On how to validate whether machine learning in fact improves outcomes, Coglianese and Lai identify three general types of impacts that should be tested: (1) goal performance, (2) impacts on those directly affected by an automated system, and (3) impacts on the broader public.
Coglianese and Lai emphasize the importance of agency officials carefully thinking through their decisions to digitize. Failing to do so “can have real and even tragic consequences for the public” as well as open the agencies up to public controversy and litigation.
The article concludes by offering readers three principal strategies for making sound decisions about putting digital algorithms into place: planning, public participation, and procurement provisions.
Coglianese and Lai conclude that “agency officials should take appropriate caution when making decisions about digital algorithms — especially because these decisions can be affected by the same foibles and limitations that can affect any human decision.” They conclude that “officials should consider whether a potential use of a digital algorithm will satisfy the general preconditions for the success of such algorithms, and then they should seek to test whether such algorithms will indeed deliver improved outcomes.”

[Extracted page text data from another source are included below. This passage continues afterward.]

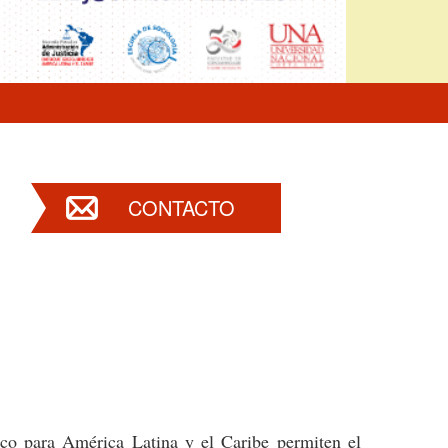
CONTACTO
dico para América Latina y el Caribe permiten el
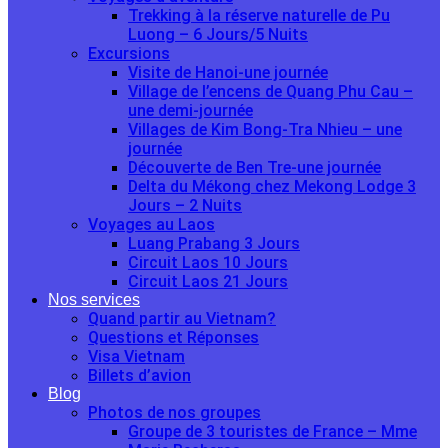
Trekking à la réserve naturelle de Pu
Luong – 6 Jours/5 Nuits
Excursions
Visite de Hanoi-une journée
Village de l’encens de Quang Phu Cau –
une demi-journée
Villages de Kim Bong-Tra Nhieu – une
journée
Découverte de Ben Tre-une journée
Delta du Mékong chez Mekong Lodge 3
Jours – 2 Nuits
Voyages au Laos
Luang Prabang 3 Jours
Circuit Laos 10 Jours
Circuit Laos 21 Jours
Nos services
Quand partir au Vietnam?
Questions et Réponses
Visa Vietnam
Billets d’avion
Blog
Photos de nos groupes
Groupe de 3 touristes de France – Mme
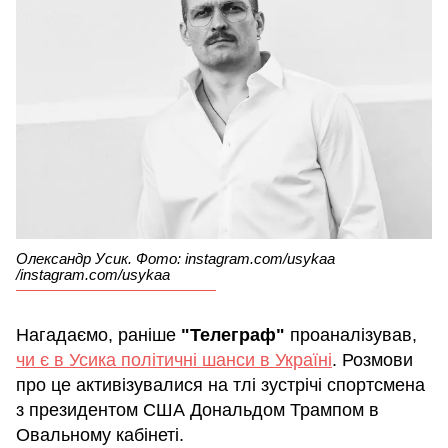
Олександр Усик. Фото: instagram.com/usykaa
/instagram.com/usykaa
Нагадаємо, раніше
"Телеграф"
проаналізував,
чи є в Усика політичні шанси в Україні
. Розмови
про це активізувалися на тлі зустрічі спортсмена
з президентом США Дональдом Трампом в
Овальному кабінеті.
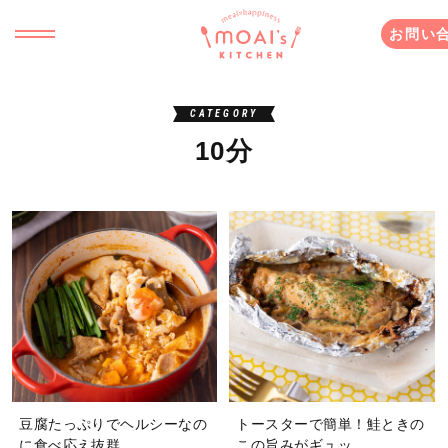
お問い
CATEGORY
10分
豆腐たっぷりでヘルシーなの
トースターで簡単！鮭ときの
に食べ応え抜群
この旨みがギュッ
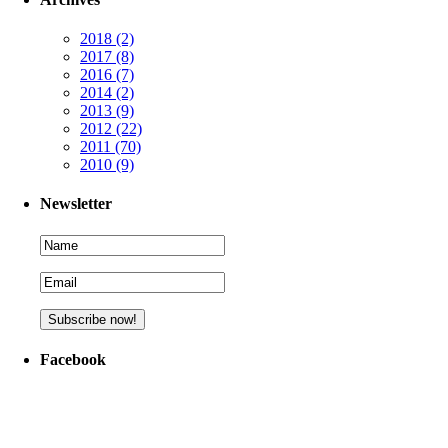
2018
(2)
2017
(8)
2016
(7)
2014
(2)
2013
(9)
2012
(22)
2011
(70)
2010
(9)
Newsletter
Facebook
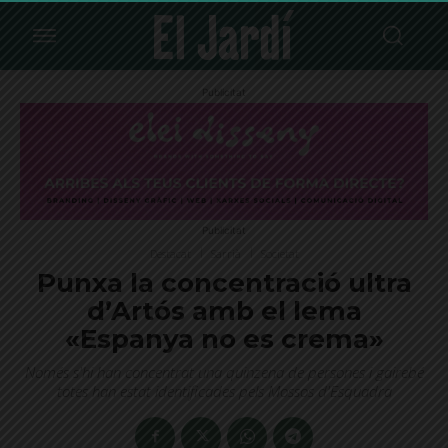
Publicitat
Publicitat
Destacat
Sarrià
Societat
Punxa la concentració ultra
d’Artós amb el lema
«Espanya no es crema»
Només s'hi han concentrat una quinzena de persones i gairebé
totes han estat identificades pels Mossos d'Esquadra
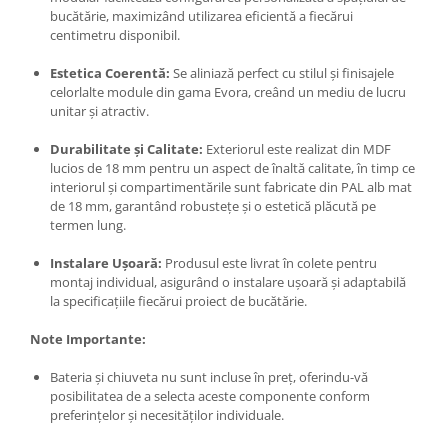
bucătărie, maximizând utilizarea eficientă a fiecărui
centimetru disponibil.
Estetica Coerentă:
Se aliniază perfect cu stilul și finisajele
celorlalte module din gama Evora, creând un mediu de lucru
unitar și atractiv.
Durabilitate și Calitate:
Exteriorul este realizat din MDF
lucios de 18 mm pentru un aspect de înaltă calitate, în timp ce
interiorul și compartimentările sunt fabricate din PAL alb mat
de 18 mm, garantând robustețe și o estetică plăcută pe
termen lung.
Instalare Ușoară:
Produsul este livrat în colete pentru
montaj individual, asigurând o instalare ușoară și adaptabilă
la specificațiile fiecărui proiect de bucătărie.
Note Importante:
Bateria și chiuveta nu sunt incluse în preț, oferindu-vă
posibilitatea de a selecta aceste componente conform
preferințelor și necesităților individuale.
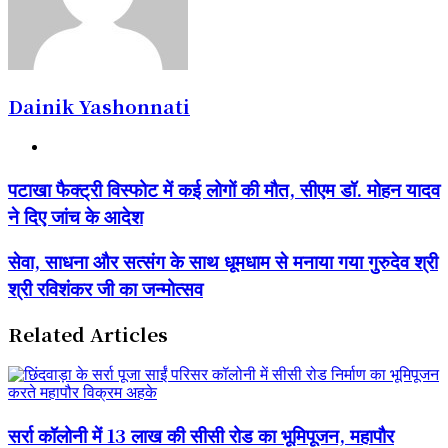
Dainik Yashonnati
Website
पटाखा
पटाखा फैक्ट्री विस्फोट में कई लोगों की मौत, सीएम डॉ. मोहन यादव
फैक्ट्री
ने दिए जांच के आदेश
विस्फोट
में
कई
सेवा,
सेवा, साधना और सत्संग के साथ धूमधाम से मनाया गया गुरुदेव श्री
लोगों
साधना
श्री रविशंकर जी का जन्मोत्सव
की
और
मौत,
सत्संग
सीएम
के
Related Articles
डॉ.
साथ
मोहन
धूमधाम
यादव
से
ने
मनाया
दिए
गया
सर्रा कॉलोनी में 13 लाख की सीसी रोड का भूमिपूजन, महापौर
जांच
गुरुदेव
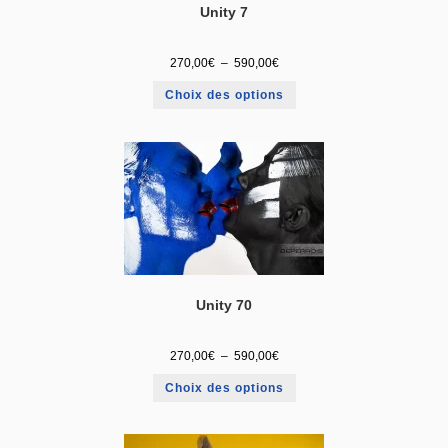
Unity 7
270,00
€
–
590,00
€
Choix des options
Unity 70
270,00
€
–
590,00
€
Choix des options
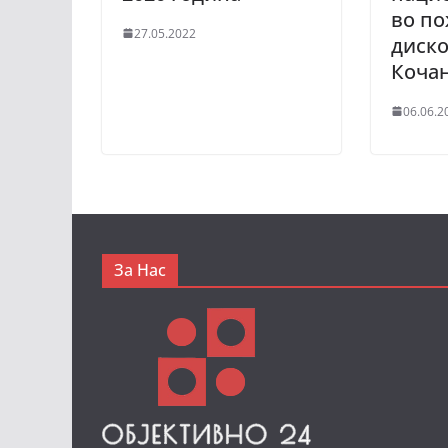
во по
27.05.2022
диско
Коча
06.06.2
За Нас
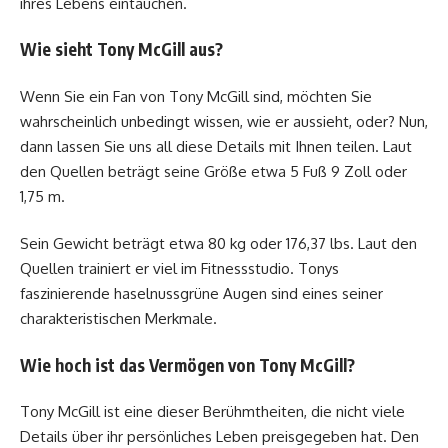
ihres Lebens eintauchen.
Wie sieht Tony McGill aus?
Wenn Sie ein Fan von Tony McGill sind, möchten Sie
wahrscheinlich unbedingt wissen, wie er aussieht, oder? Nun,
dann lassen Sie uns all diese Details mit Ihnen teilen. Laut
den Quellen beträgt seine Größe etwa 5 Fuß 9 Zoll oder
1,75 m.
Sein Gewicht beträgt etwa 80 kg oder 176,37 lbs. Laut den
Quellen trainiert er viel im Fitnessstudio. Tonys
faszinierende haselnussgrüne Augen sind eines seiner
charakteristischen Merkmale.
Wie hoch ist das Vermögen von Tony McGill?
Tony McGill ist eine dieser Berühmtheiten, die nicht viele
Details über ihr persönliches Leben preisgegeben hat. Den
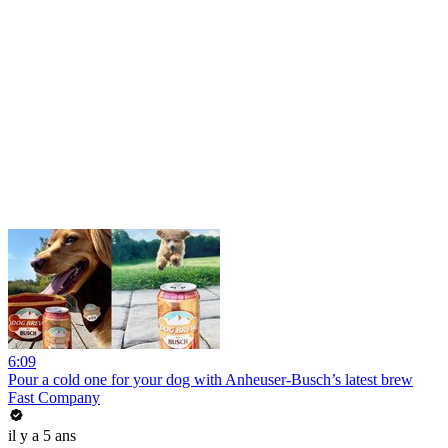
6:09
Pour a cold one for your dog with Anheuser-Busch’s latest brew
Fast Company
il y a 5 ans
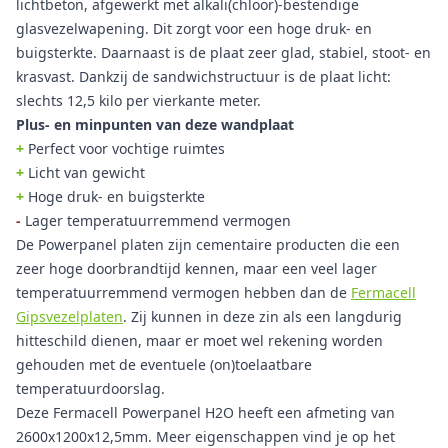
lichtbeton, afgewerkt met alkali(chloor)-bestendige
glasvezelwapening. Dit zorgt voor een hoge druk- en
buigsterkte. Daarnaast is de plaat zeer glad, stabiel, stoot- en
krasvast. Dankzij de sandwichstructuur is de plaat licht:
slechts 12,5 kilo per vierkante meter.
Plus- en minpunten van deze wandplaat
+
Perfect voor vochtige ruimtes
+
Licht van gewicht
+
Hoge druk- en buigsterkte
-
Lager temperatuurremmend vermogen
De Powerpanel platen zijn cementaire producten die een
zeer hoge doorbrandtijd kennen, maar een veel lager
temperatuurremmend vermogen hebben dan de
Fermacell
Gipsvezelplaten
. Zij kunnen in deze zin als een langdurig
hitteschild dienen, maar er moet wel rekening worden
gehouden met de eventuele (on)toelaatbare
temperatuurdoorslag.
Deze Fermacell Powerpanel H2O heeft een afmeting van
2600x1200x12,5mm. Meer eigenschappen vind je op het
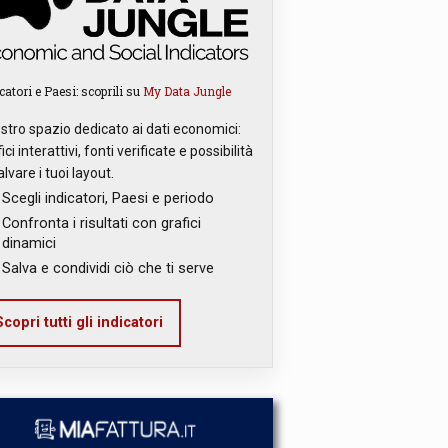
catori e Paesi: scoprili su
My Data Jungle
ostro spazio dedicato ai dati economici:
ici interattivi, fonti verificate e possibilità
alvare i tuoi layout.
Scegli indicatori, Paesi e periodo
Confronta i risultati con grafici
dinamici
Salva e condividi ciò che ti serve
copri tutti gli indicatori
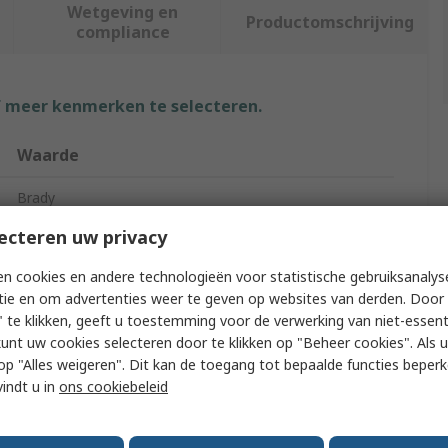
Wetgeving en
Productomschrijving
compliance
f meer kenmerken te selecteren.
Waarde
Brady
ecteren uw privacy
Label Roll
n cookies en andere technologieën voor statistische gebruiksanalys
57mm
tie en om advertenties weer te geven op websites van derden. Door 
 te klikken, geeft u toestemming voor de verwerking van niet-essent
1Roll
kunt uw cookies selecteren door te klikken op "Beheer cookies". Als u 
Red
 u op "Alles weigeren". Dit kan de toegang tot bepaalde functies beper
vindt u in
ons cookiebeleid
266mm
Red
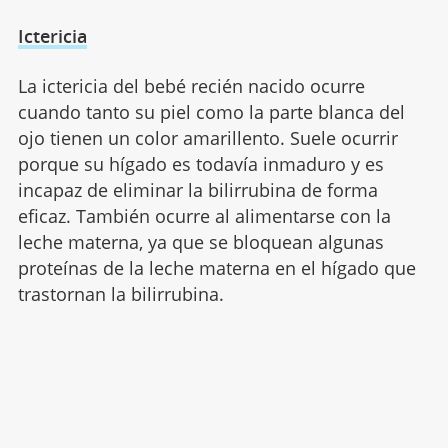
Ictericia
La ictericia del bebé recién nacido ocurre
cuando tanto su piel como la parte blanca del
ojo tienen un color amarillento. Suele ocurrir
porque su hígado es todavía inmaduro y es
incapaz de eliminar la bilirrubina de forma
eficaz. También ocurre al alimentarse con la
leche materna, ya que se bloquean algunas
proteínas de la leche materna en el hígado que
trastornan la bilirrubina.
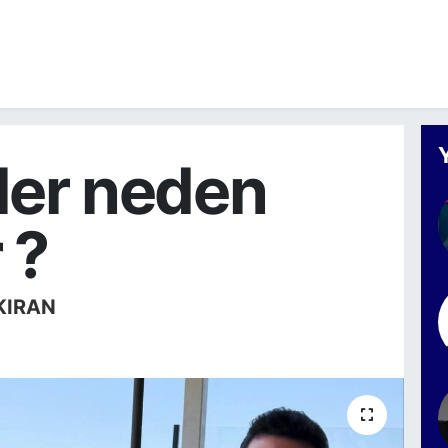
iler neden
 ?
KIRAN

“Algorithm vs. Algorithm” is one of the latest of a series of articles that Coglianese has authored or coauthored on public sector use of artificial intelligence, including “Regulating by Robot: Administrative Decision-Making in the Machine-Learning Era,” “ Transparency and Algorithmic Governance,” “Administrative Law in the Automated State,” and “AI in Administration and Adjudication.” A more complete collection of his work on artificial intelligence can be found online within the Penn Carey Law scholarship repository.